For all the attention paid to Abbas’s statehood initiative this month at the U.N. General Assembly, it seems truly irrelevant now. And once again, this is confirmation of the fact that events on the ground determine what’s up and down in Israel and Palestine. And Hamas is getting all the attention. Within the last month, the Qatari emir traveled to Gaza bearing gifts and cash, the Egyptian prime minister visited, and an Arab League delegation is planning to arrive soon. Turkey’s foreign minister is also talking about a visit of his own.
So where does all of this go? The Middle East is notorious for rapid reversals of fortunes. Hamas is hardly 10 feet tall and a master of strategic planning. It can no more liberate Palestine or turn Gaza into Singapore than Abbas could. And maybe the Israelis will succeed in delivering it a significant blow in the coming days.

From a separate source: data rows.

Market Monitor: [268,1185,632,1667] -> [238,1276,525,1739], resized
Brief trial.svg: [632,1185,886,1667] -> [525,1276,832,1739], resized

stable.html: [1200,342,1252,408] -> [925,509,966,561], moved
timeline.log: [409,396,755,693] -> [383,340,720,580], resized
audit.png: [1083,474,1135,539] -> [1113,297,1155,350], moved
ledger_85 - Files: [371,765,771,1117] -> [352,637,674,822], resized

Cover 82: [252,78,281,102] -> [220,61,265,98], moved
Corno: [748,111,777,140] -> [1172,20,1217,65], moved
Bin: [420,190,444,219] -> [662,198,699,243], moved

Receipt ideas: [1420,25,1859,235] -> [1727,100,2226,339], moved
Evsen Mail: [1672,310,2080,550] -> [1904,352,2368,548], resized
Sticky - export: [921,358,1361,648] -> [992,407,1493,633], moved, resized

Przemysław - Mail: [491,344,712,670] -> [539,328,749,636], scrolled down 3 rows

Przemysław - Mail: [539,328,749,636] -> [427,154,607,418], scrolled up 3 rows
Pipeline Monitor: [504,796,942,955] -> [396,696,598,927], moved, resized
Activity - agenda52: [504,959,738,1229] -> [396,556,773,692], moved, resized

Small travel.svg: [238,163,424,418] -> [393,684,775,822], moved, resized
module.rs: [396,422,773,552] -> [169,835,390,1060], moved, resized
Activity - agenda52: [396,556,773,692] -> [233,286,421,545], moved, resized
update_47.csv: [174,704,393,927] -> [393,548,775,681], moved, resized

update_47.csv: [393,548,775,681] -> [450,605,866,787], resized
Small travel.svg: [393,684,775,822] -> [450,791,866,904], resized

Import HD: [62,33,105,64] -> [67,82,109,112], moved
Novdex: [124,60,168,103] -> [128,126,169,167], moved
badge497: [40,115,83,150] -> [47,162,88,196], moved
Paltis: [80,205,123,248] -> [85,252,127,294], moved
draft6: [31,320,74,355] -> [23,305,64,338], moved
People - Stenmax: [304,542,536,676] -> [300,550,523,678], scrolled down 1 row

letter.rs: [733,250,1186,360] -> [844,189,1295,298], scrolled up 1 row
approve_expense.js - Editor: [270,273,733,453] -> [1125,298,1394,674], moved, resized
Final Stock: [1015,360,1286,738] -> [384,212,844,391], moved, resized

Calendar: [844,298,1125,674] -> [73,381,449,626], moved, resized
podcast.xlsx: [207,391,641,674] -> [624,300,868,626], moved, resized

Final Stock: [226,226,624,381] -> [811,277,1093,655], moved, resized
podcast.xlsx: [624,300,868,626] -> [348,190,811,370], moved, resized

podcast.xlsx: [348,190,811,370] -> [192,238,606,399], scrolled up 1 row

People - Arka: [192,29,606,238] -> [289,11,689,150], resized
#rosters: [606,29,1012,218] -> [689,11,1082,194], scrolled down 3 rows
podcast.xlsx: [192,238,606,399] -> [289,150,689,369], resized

You have to believe that Abbas hopes so and is feeding them targeting info.
And since so many people have a stake in the idea of the two-state solution, Abbas will continue to play a key role. It would be nice to imagine that somehow, in some way, Fatah and Hamas would unify — with Abbas in the driver’s seat — producing a national movement that had one gun and one negotiating position, instead of a dysfunctional polity that resembles Noah’s Ark, with two of everything. And it is a wonderful thought that the so-called Islamist centrists would lean on Hamas to do precisely that.
But this isn’t some parallel universe of truth, brotherhood, and light that offers up clear and decisive Hollywood endings. It’s the muddle of the Middle East, where risk-aversion and the need to keep all your options open all too often substitutes for bold, clear-headed thinking — guaranteeing gray rather than black and white outcomes.
Hamas and Fatah will survive, even as they both remain dysfunctional and divided. Both serve a perverse purpose — keeping resistance and diplomacy alive, respectively, but not effectively enough to gain statehood. Israel will continue to play its own unhelpful role in this enterprise. And for the time being neither Palestinian movement is likely to give the Israelis any reason to change their minds.
The conundrum is crystal clear: Hamas won’t make peace with Israel, and Abbas can’t. The way forward is much less so.